__Work to be completed__.
Give an exact copy of the data that follows, but none of its pictures.

__Records provided__.
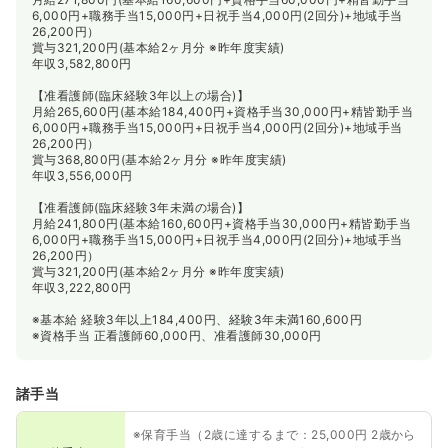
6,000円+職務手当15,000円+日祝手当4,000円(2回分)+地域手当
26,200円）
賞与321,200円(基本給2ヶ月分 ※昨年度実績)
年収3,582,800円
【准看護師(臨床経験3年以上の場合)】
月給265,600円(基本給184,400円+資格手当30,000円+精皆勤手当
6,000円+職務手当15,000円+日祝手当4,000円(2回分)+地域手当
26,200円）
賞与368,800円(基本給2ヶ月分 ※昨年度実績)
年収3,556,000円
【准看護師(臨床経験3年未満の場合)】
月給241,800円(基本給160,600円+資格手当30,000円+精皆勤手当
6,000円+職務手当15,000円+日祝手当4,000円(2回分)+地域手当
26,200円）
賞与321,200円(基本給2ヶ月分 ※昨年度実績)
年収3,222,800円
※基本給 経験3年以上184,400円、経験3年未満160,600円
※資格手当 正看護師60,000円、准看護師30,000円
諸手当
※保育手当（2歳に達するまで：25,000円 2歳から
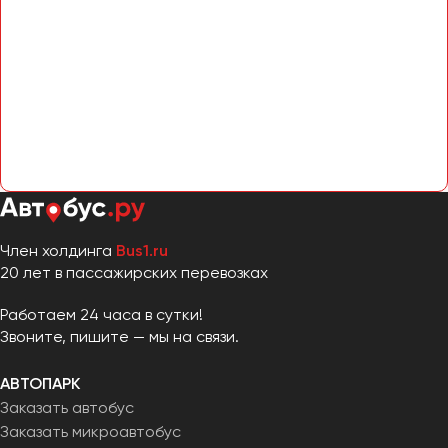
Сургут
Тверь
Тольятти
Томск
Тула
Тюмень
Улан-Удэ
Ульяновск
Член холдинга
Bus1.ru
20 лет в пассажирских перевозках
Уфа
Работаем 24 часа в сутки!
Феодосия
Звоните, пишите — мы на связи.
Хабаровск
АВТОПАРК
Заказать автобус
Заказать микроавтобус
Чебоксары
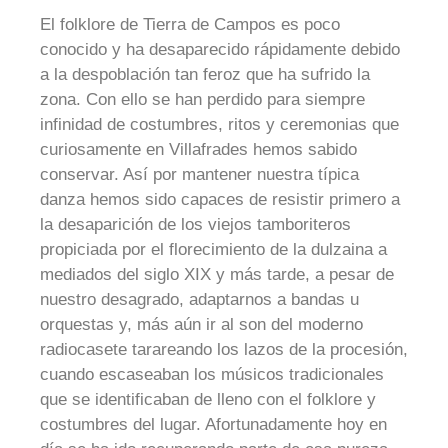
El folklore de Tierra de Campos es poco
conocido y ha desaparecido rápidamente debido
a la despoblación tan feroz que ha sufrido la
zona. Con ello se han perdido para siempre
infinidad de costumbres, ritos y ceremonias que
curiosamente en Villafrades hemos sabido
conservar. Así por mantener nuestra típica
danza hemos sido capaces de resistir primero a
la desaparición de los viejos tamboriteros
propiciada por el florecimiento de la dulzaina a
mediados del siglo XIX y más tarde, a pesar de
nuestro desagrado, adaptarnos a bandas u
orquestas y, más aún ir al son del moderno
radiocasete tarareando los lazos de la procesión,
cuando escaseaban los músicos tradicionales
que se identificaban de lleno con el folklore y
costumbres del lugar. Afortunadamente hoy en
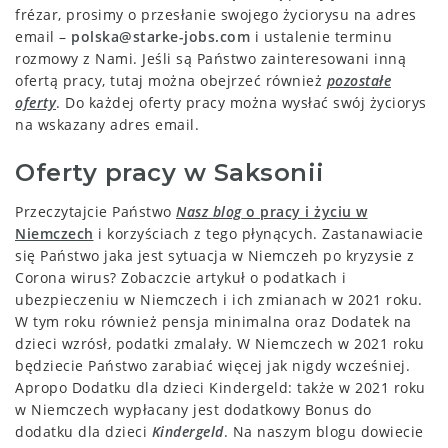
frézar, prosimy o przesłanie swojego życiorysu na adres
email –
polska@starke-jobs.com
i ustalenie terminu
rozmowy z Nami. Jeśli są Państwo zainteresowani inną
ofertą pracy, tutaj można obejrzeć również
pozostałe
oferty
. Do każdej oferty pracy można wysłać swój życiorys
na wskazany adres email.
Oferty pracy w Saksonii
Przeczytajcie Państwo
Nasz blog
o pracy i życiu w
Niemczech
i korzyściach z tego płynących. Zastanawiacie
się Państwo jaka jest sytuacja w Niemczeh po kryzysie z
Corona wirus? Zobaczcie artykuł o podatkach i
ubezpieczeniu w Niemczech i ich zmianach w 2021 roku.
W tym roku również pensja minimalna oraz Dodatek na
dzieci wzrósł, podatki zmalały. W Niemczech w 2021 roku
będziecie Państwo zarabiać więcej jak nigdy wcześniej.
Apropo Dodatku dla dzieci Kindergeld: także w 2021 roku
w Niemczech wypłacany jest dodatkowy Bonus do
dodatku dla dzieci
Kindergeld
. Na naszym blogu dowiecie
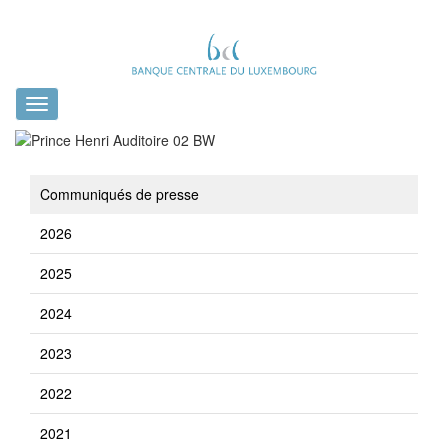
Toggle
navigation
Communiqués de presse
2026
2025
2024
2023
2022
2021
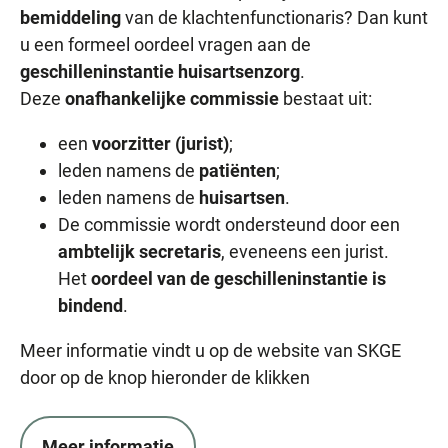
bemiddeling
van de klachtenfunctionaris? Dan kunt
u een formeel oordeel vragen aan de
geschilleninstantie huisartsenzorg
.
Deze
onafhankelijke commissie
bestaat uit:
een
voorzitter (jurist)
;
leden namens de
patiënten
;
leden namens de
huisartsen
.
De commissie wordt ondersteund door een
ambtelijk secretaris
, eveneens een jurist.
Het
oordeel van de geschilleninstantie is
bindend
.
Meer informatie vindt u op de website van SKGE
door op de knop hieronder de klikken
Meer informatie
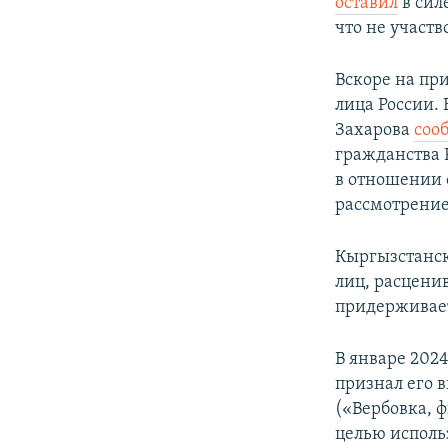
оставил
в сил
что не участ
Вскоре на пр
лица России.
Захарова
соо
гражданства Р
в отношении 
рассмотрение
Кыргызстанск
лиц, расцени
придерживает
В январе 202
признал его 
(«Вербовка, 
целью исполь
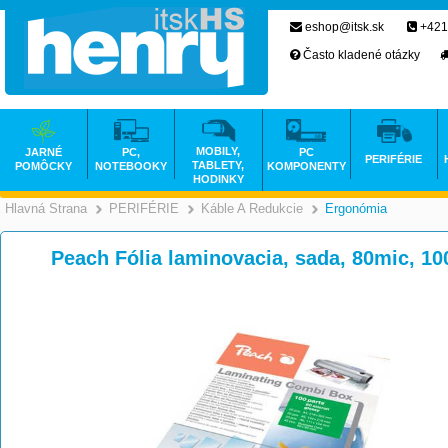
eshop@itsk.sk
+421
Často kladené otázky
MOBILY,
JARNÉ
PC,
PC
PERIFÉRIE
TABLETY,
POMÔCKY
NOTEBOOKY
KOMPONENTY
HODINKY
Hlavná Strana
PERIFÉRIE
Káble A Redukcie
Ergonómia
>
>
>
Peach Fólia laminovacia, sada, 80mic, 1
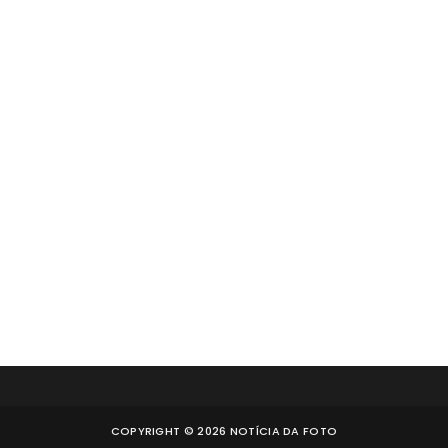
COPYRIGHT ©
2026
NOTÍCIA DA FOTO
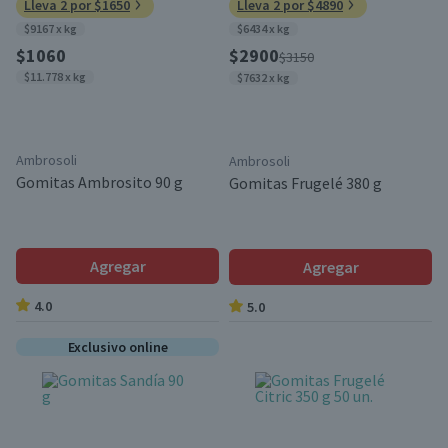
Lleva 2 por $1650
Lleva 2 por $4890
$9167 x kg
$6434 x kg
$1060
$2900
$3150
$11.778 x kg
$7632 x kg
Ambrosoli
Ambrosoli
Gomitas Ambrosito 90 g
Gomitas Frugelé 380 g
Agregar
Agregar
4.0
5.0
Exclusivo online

__Reply to the exercise__.
6,000円+職務手当15,000円+日祝手当4,000円(2回分)+地域手当
26,200円）
賞与321,200円(基本給2ヶ月分 ※昨年度実績)
年収3,582,800円
【准看護師(臨床経験3年以上の場合)】
月給265,600円(基本給184,400円+資格手当30,000円+精皆勤手当
6,000円+職務手当15,000円+日祝手当4,000円(2回分)+地域手当
26,200円）
賞与368,800円(基本給2ヶ月分 ※昨年度実績)
年収3,556,000円
【准看護師(臨床経験3年未満の場合)】
月給241,800円(基本給160,600円+資格手当30,000円+精皆勤手当
6,000円+職務手当15,000円+日祝手当4,000円(2回分)+地域手当
26,200円）
賞与321,200円(基本給2ヶ月分 ※昨年度実績)
年収3,222,800円
※基本給 経験3年以上184,400円、経験3年未満160,600円
※資格手当 正看護師60,000円、准看護師30,000円
諸手当
※保育手当（2歳に達するまで：25,000円 2歳から
Сургут
Тверь
Тольятти
Томск
Тула
Тюмень
Улан-Удэ
Ульяновск
Член холдинга
Bus1.ru
20 лет в пассажирских перевозках
Уфа
Работаем 24 часа в сутки!
Феодосия
Звоните, пишите — мы на связи.
Хабаровск
АВТОПАРК
Заказать автобус
Заказать микроавтобус
Чебоксары
El folklore de Tierra de Campos es poco
conocido y ha desaparecido rápidamente debido
a la despoblación tan feroz que ha sufrido la
zona. Con ello se han perdido para siempre
infinidad de costumbres, ritos y ceremonias que
curiosamente en Villafrades hemos sabido
conservar. Así por mantener nuestra típica
danza hemos sido capaces de resistir primero a
la desaparición de los viejos tamboriteros
propiciada por el florecimiento de la dulzaina a
mediados del siglo XIX y más tarde, a pesar de
nuestro desagrado, adaptarnos a bandas u
orquestas y, más aún ir al son del moderno
radiocasete tarareando los lazos de la procesión,
cuando escaseaban los músicos tradicionales
que se identificaban de lleno con el folklore y
costumbres del lugar. Afortunadamente hoy en
frézar, prosimy o przesłanie swojego życiorysu na adres
email –
polska@starke-jobs.com
i ustalenie terminu
rozmowy z Nami. Jeśli są Państwo zainteresowani inną
ofertą pracy, tutaj można obejrzeć również
pozostałe
oferty
. Do każdej oferty pracy można wysłać swój życiorys
na wskazany adres email.
Oferty pracy w Saksonii
Przeczytajcie Państwo
Nasz blog
o pracy i życiu w
Niemczech
i korzyściach z tego płynących. Zastanawiacie
się Państwo jaka jest sytuacja w Niemczeh po kryzysie z
Corona wirus? Zobaczcie artykuł o podatkach i
ubezpieczeniu w Niemczech i ich zmianach w 2021 roku.
W tym roku również pensja minimalna oraz Dodatek na
dzieci wzrósł, podatki zmalały. W Niemczech w 2021 roku
będziecie Państwo zarabiać więcej jak nigdy wcześniej.
Apropo Dodatku dla dzieci Kindergeld: także w 2021 roku
w Niemczech wypłacany jest dodatkowy Bonus do
dodatku dla dzieci
Kindergeld
. Na naszym blogu dowiecie
Toggle
navigation
Communiqués de presse
2026
2025
2024
2023
2022
2021
bemiddeling
van de klachtenfunctionaris? Dan kunt
u een formeel oordeel vragen aan de
geschilleninstantie huisartsenzorg
.
Deze
onafhankelijke commissie
bestaat uit:
een
voorzitter (jurist)
;
leden namens de
patiënten
;
leden namens de
huisartsen
.
De commissie wordt ondersteund door een
ambtelijk secretaris
, eveneens een jurist.
Het
oordeel van de geschilleninstantie is
bindend
.
Meer informatie vindt u op de website van SKGE
door op de knop hieronder de klikken
Meer informatie
оставил
в сил
что не участ
Вскоре на пр
лица России.
Захарова
соо
гражданства Р
в отношении 
рассмотрение
Кыргызстанск
лиц, расцени
придерживает
В январе 202
признал его 
(«Вербовка, 
целью исполь
eshop@itsk.sk
+421
Často kladené otázky
MOBILY,
JARNÉ
PC,
PC
PERIFÉRIE
TABLETY,
POMÔCKY
NOTEBOOKY
KOMPONENTY
HODINKY
Hlavná Strana
PERIFÉRIE
Káble A Redukcie
Ergonómia
>
>
>
Peach Fólia laminovacia, sada, 80mic, 1
COPYRIGHT ©
2026
NOTÍCIA DA FOTO
Lleva 2 por $1650
Lleva 2 por $4890
$9167 x kg
$6434 x kg
$1060
$2900
$3150
$11.778 x kg
$7632 x kg
Ambrosoli
Ambrosoli
Gomitas Ambrosito 90 g
Gomitas Frugelé 380 g
Agregar
Agregar
4.0
5.0
Exclusivo online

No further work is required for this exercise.